> _THE PROBLEM_
Reproduce each line from the records that holds "Stabilization".

+++

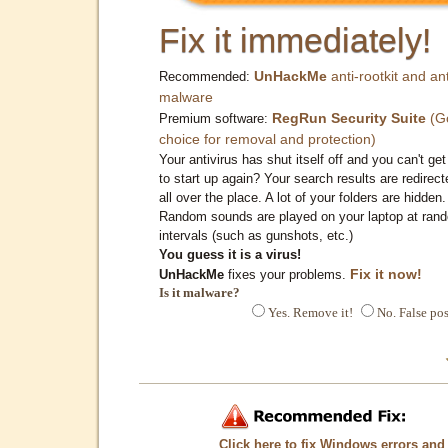
Fix it immediately!
UnHackMe
anti-rootkit and ant
Recommended:
malware
RegRun Security Suite
(G
Premium software:
choice for removal and protection)
Your antivirus has shut itself off and you can't get 
to start up again? Your search results are redirect
all over the place. A lot of your folders are hidden.
Random sounds are played on your laptop at ran
intervals (such as gunshots, etc.)
You guess it is a virus!
Fix it now!
UnHackMe
fixes your problems.
Is it malware?
Yes. Remove it!
No. False pos
Click here to fix Windows errors and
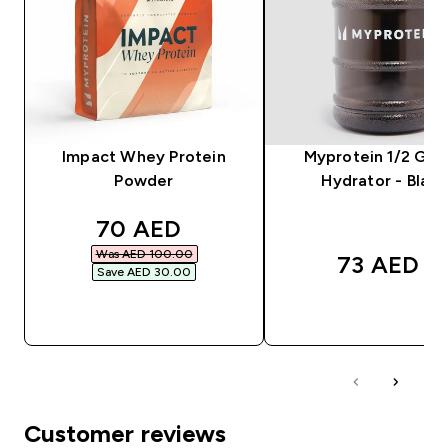
Impact Whey Protein
Myprotein 1/2 Gal
Powder
Hydrator - Black
discounted price
70 AED‎
Was AED 100.00‎
73 AED‎
Save AED 30.00‎
QUICK BUY
QUICK BUY
Customer reviews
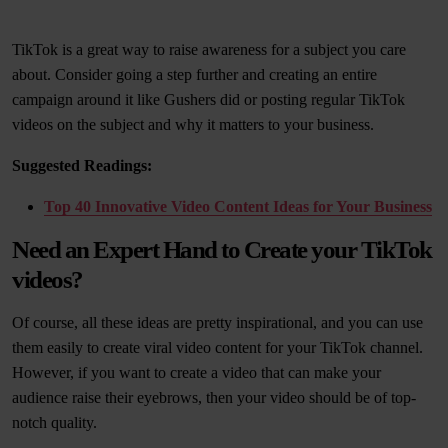
TikTok is a great way to raise awareness for a subject you care
about. Consider going a step further and creating an entire
campaign around it like Gushers did or posting regular TikTok
videos on the subject and why it matters to your business.
Suggested Readings:
Top 40 Innovative Video Content Ideas for Your Business
Need an Expert Hand to Create your TikTok
videos?
Of course, all these ideas are pretty inspirational, and you can use
them easily to create viral video content for your TikTok channel.
However, if you want to create a video that can make your
audience raise their eyebrows, then your video should be of top-
notch quality.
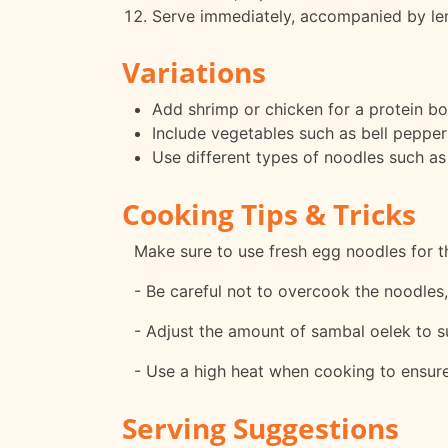
Serve immediately, accompanied by lem
Variations
Add shrimp or chicken for a protein bo
Include vegetables such as bell peppers
Use different types of noodles such as
Cooking Tips & Tricks
Make sure to use fresh egg noodles for th
- Be careful not to overcook the noodle
- Adjust the amount of sambal oelek to su
- Use a high heat when cooking to ensure 
Serving Suggestions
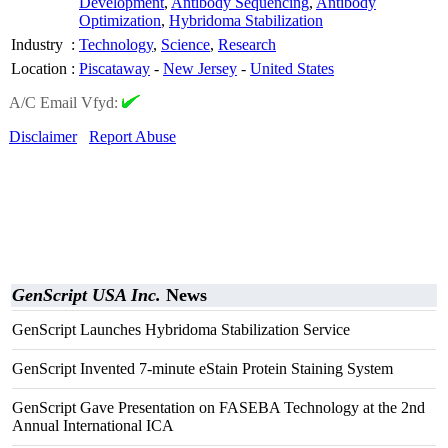
Development
,
Antibody Sequencing
,
Antibody
Optimization
,
Hybridoma Stabilization
Industry
:
Technology
,
Science
,
Research
Location
:
Piscataway
-
New Jersey
-
United States
A/C Email Vfyd:
Disclaimer
Report Abuse
GenScript USA Inc.
News
GenScript Launches Hybridoma Stabilization Service
GenScript Invented 7-minute eStain Protein Staining System
GenScript Gave Presentation on FASEBA Technology at the 2nd
Annual International ICA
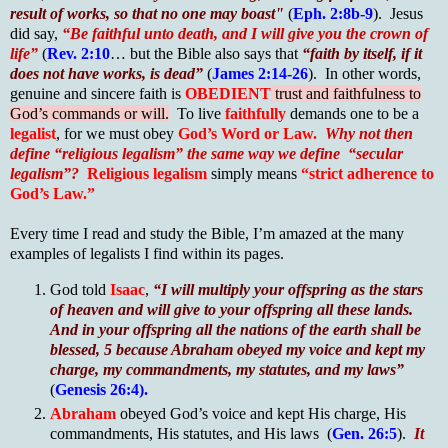
result of works, so that no one may boast"
(
Eph. 2:8b-9
). Jesus
did say,
“Be faithful unto death, and I will give you the crown of
life”
(
Rev. 2:10
… but the Bible also says that
“faith by itself, if it
does not have works, is dead”
(
James 2:14-26
). In other words,
genuine and sincere faith is
OBEDIENT
trust and faithfulness to
God’s commands or will.
To live
faithfully
demands one to be a
legalist
, for we must obey
God’s Word or Law.
Why not then
define “religious legalism” the same way we define “secular
legalism”?
Religious legalism
simply means
“strict adherence to
God’s Law.”
Every time I read and study the Bible, I’m amazed at the many
examples of legalists I find within its pages.
God told
Isaac
,
“I will multiply your offspring as the stars
of heaven and will give to your offspring all these lands.
And in your offspring all the nations of the earth shall be
blessed, 5 because Abraham obeyed my voice and kept my
charge, my commandments, my statutes, and my laws”
(
Genesis 26:4).
Abraham
obeyed God’s voice and kept His charge, His
commandments, His statutes, and His laws (
Gen. 26:5
).
It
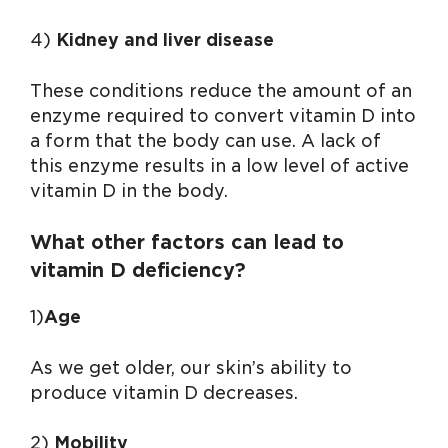
4)
Kidney and liver disease
These conditions reduce the amount of an
enzyme required to convert vitamin D into
a form that the body can use. A lack of
this enzyme results in a low level of active
vitamin D in the body.
What other factors can lead to
vitamin D deficiency?
1)
Age
As we get older, our skin’s ability to
produce vitamin D decreases.
2)
Mobility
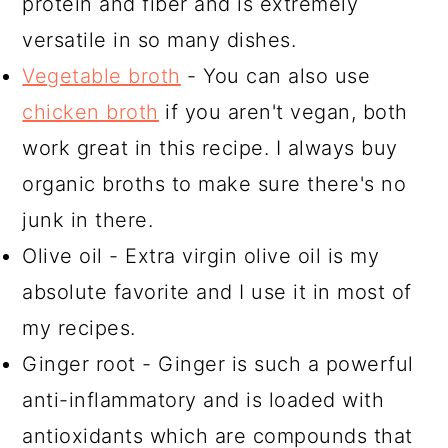
protein and fiber and is extremely
versatile in so many dishes.
Vegetable broth
- You can also use
chicken broth
if you aren't vegan, both
work great in this recipe. I always buy
organic broths to make sure there's no
junk in there.
Olive oil - Extra virgin olive oil is my
absolute favorite and I use it in most of
my recipes.
Ginger root - Ginger is such a powerful
anti-inflammatory and is loaded with
antioxidants which are compounds that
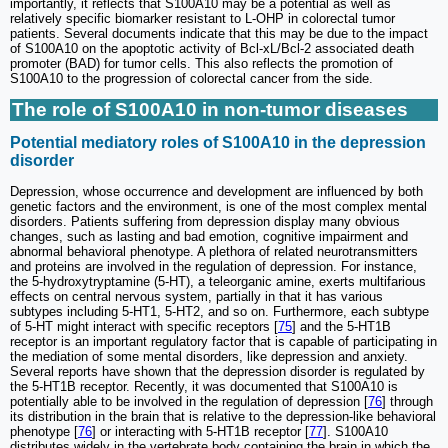
importantly, it reflects that S100A10 may be a potential as well as
relatively specific biomarker resistant to L-OHP in colorectal tumor
patients. Several documents indicate that this may be due to the impact
of S100A10 on the apoptotic activity of Bcl-xL/Bcl-2 associated death
promoter (BAD) for tumor cells. This also reflects the promotion of
S100A10 to the progression of colorectal cancer from the side.
The role of S100A10 in non-tumor diseases
Potential mediatory roles of S100A10 in the depression
disorder
Depression, whose occurrence and development are influenced by both
genetic factors and the environment, is one of the most complex mental
disorders. Patients suffering from depression display many obvious
changes, such as lasting and bad emotion, cognitive impairment and
abnormal behavioral phenotype. A plethora of related neurotransmitters
and proteins are involved in the regulation of depression. For instance,
the 5-hydroxytryptamine (5-HT), a teleorganic amine, exerts multifarious
effects on central nervous system, partially in that it has various
subtypes including 5-HT1, 5-HT2, and so on. Furthermore, each subtype
of 5-HT might interact with specific receptors [
75
] and the 5-HT1B
receptor is an important regulatory factor that is capable of participating in
the mediation of some mental disorders, like depression and anxiety.
Several reports have shown that the depression disorder is regulated by
the 5-HT1B receptor. Recently, it was documented that S100A10 is
potentially able to be involved in the regulation of depression [
76
] through
its distribution in the brain that is relative to the depression-like behavioral
phenotype [
76
] or interacting with 5-HT1B receptor [
77
]. S100A10
distributes widely in the vertebrate body containing the brain in which the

+++

> _ANSWER BOX_
Hybridoma Stabilization
GenScript Launches Hybridoma Stabilization Service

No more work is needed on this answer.